[Date Prev][Date Next][Thread Prev][Thread Next][Date Index][Thread Index]

[Xmca-l] The Ego and the Interpersonality



In "Psychology of Art" Vygotsky apprehends the so-called "Hamlet" enigma:
why doesn't Hamlet just go and do it? Why all the dilly-dallying, the
shilly-shallying, the hesitation and tergiversation? Vygotsky concludes
that the "Hamlet enigma" is really a curtain painted over the whole
painting. That is, the play is, itself, a study of how volition is and is
not created.

It is, as Vygotsky later says, the key question in the whole of
psychology--the question of how we make decisions and then these
self-given decisions and not the God-given environment become the nature to
which the human animal must adapt.

Consdier this 1964 Soviet version of Act 1 Scene 5--in Russian!--by Gregory
Kozintsev:



https://www.youtube.com/watch?v=Vp5Rz0LqUSM



The film score was written by Shostakovich. But there is no music in this
clip--just the music of speech.



Compare this version--by Peter Brook.



https://www.youtube.com/watch?v=qT5rLk40fnM




Kozintsev cuts precisely the line that Brook considers the most important
line in all of Shakespeare. The Ghost says:


"Taint not thy mind!" (10:52 on the Brook clip)


Meaning, you must somehow carry out this murder, without destroying your
own soul--you must avenge me, but not vengefully--you must kill out of love
for your mother and for your motherland.


I think that BOTH Kozintsev and Brook consider this line a complete
contradiction.

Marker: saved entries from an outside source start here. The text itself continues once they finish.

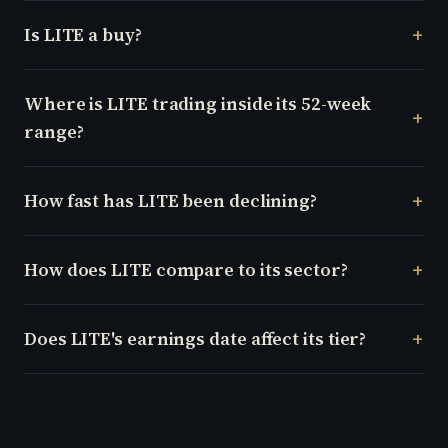
Is LITE a buy?
Where is LITE trading inside its 52-week
range?
How fast has LITE been declining?
How does LITE compare to its sector?
Does LITE's earnings date affect its tier?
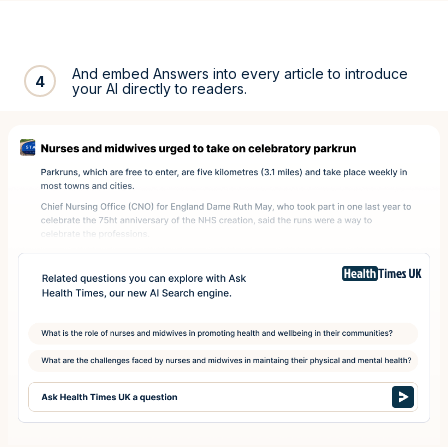
And embed Answers into every article to introduce
4
your AI directly to readers.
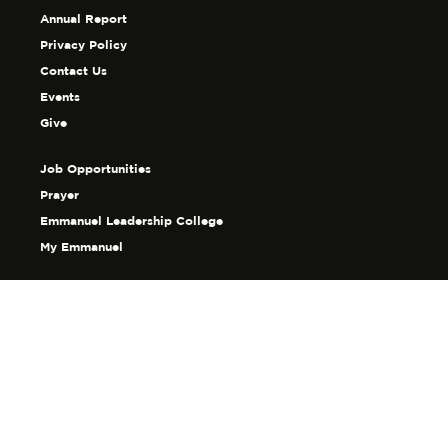
Annual Report
Privacy Policy
Contact Us
Events
Give
Job Opportunities
Prayer
Emmanuel Leadership College
My Emmanuel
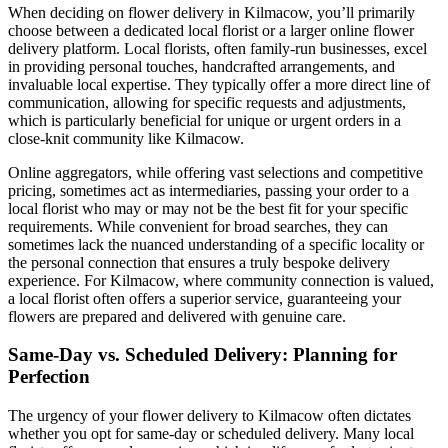
When deciding on flower delivery in Kilmacow, you’ll primarily
choose between a dedicated local florist or a larger online flower
delivery platform. Local florists, often family-run businesses, excel
in providing personal touches, handcrafted arrangements, and
invaluable local expertise. They typically offer a more direct line of
communication, allowing for specific requests and adjustments,
which is particularly beneficial for unique or urgent orders in a
close-knit community like Kilmacow.
Online aggregators, while offering vast selections and competitive
pricing, sometimes act as intermediaries, passing your order to a
local florist who may or may not be the best fit for your specific
requirements. While convenient for broad searches, they can
sometimes lack the nuanced understanding of a specific locality or
the personal connection that ensures a truly bespoke delivery
experience. For Kilmacow, where community connection is valued,
a local florist often offers a superior service, guaranteeing your
flowers are prepared and delivered with genuine care.
Same-Day vs. Scheduled Delivery: Planning for
Perfection
The urgency of your flower delivery to Kilmacow often dictates
whether you opt for same-day or scheduled delivery. Many local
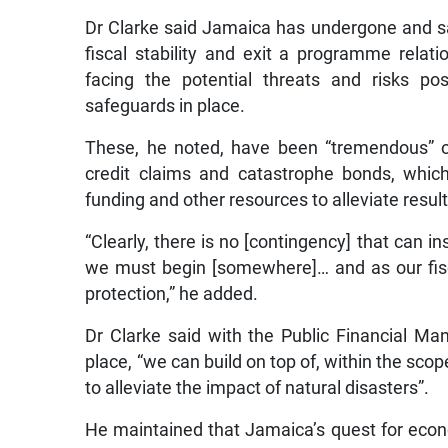
Dr Clarke said Jamaica has undergone and sac
fiscal stability and exit a programme relati
facing the potential threats and risks po
safeguards in place.
These, he noted, have been “tremendous” ov
credit claims and catastrophe bonds, which
funding and other resources to alleviate resul
“Clearly, there is no [contingency] that can in
we must begin [somewhere]… and as our fis
protection,” he added.
Dr Clarke said with the Public Financial M
place, “we can build on top of, within the scop
to alleviate the impact of natural disasters”.
He maintained that Jamaica’s quest for econo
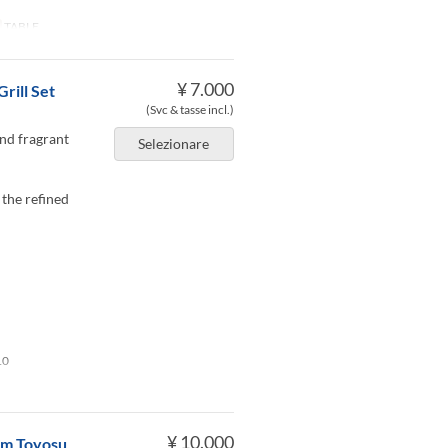
TABLE
¥ 7.000
rill Set
(Svc & tasse incl.)
and fragrant
Selezionare
 the refined
10
¥ 10.000
rom Toyosu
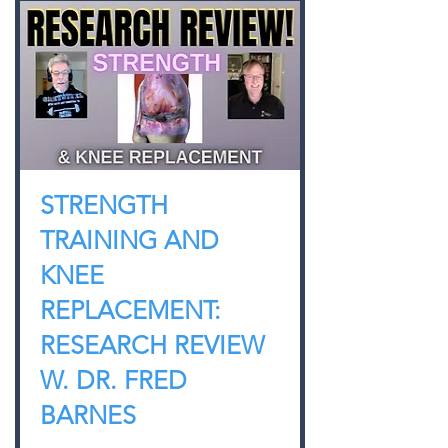
STRENGTH
TRAINING AND
KNEE
REPLACEMENT:
RESEARCH REVIEW
W. DR. FRED
BARNES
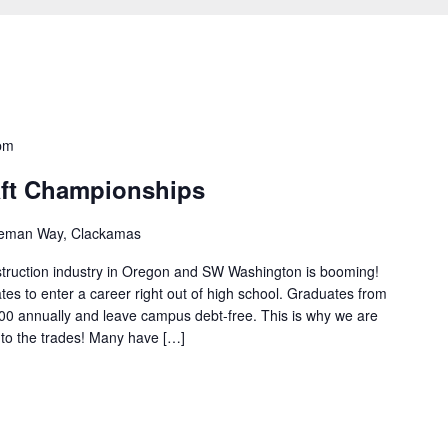
pm
aft Championships
eman Way, Clackamas
onstruction industry in Oregon and SW Washington is booming!
tes to enter a career right out of high school. Graduates from
0 annually and leave campus debt-free. This is why we are
nto the trades! Many have […]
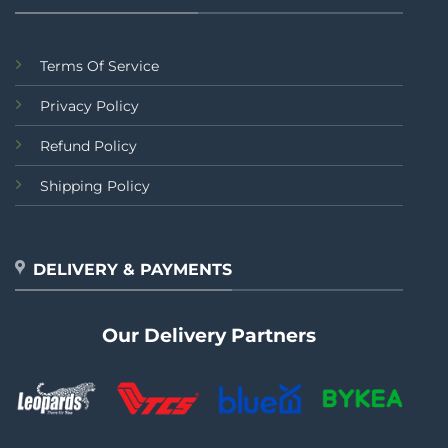
Terms Of Service
Privacy Policy
Refund Policy
Shipping Policy
DELIVERY & PAYMENTS
Our Delivery Partners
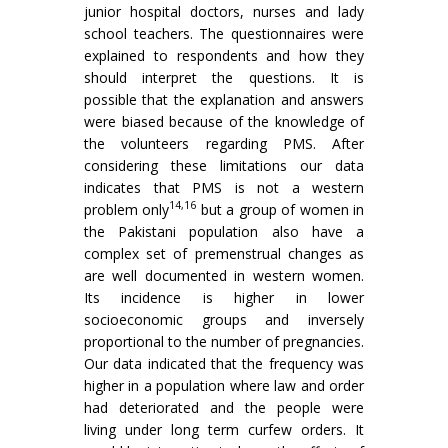
junior hospital doctors, nurses and lady
school teachers. The questionnaires were
explained to respondents and how they
should interpret the questions. It is
possible that the explanation and answers
were biased because of the knowledge of
the volunteers regarding PMS. After
considering these limitations our data
indicates that PMS is not a western
14,16
problem only
but a group of women in
the Pakistani population also have a
complex set of premenstrual changes as
are well documented in western women.
Its incidence is higher in lower
socioeconomic groups and inversely
proportional to the number of pregnancies.
Our data indicated that the frequency was
higher in a population where law and order
had deteriorated and the people were
living under long term curfew orders. It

This line is why Hamlet hesitates and why he cannot seem to
perform the murder for four long hours, and when he does kill the king it
has almost nothing to do with vengeance (it is only when he has seen the
king murder his own mother and when he knows that he too is dying anyway).


Kozintsev cuts the line and makes the play into self-directed
narrative, the source of Bruner's "ego". But Brook keeps the line, and as a
result the play becomes more Shakespearean, more dialogic, and much closer
to the source of the ego, the interpersonality.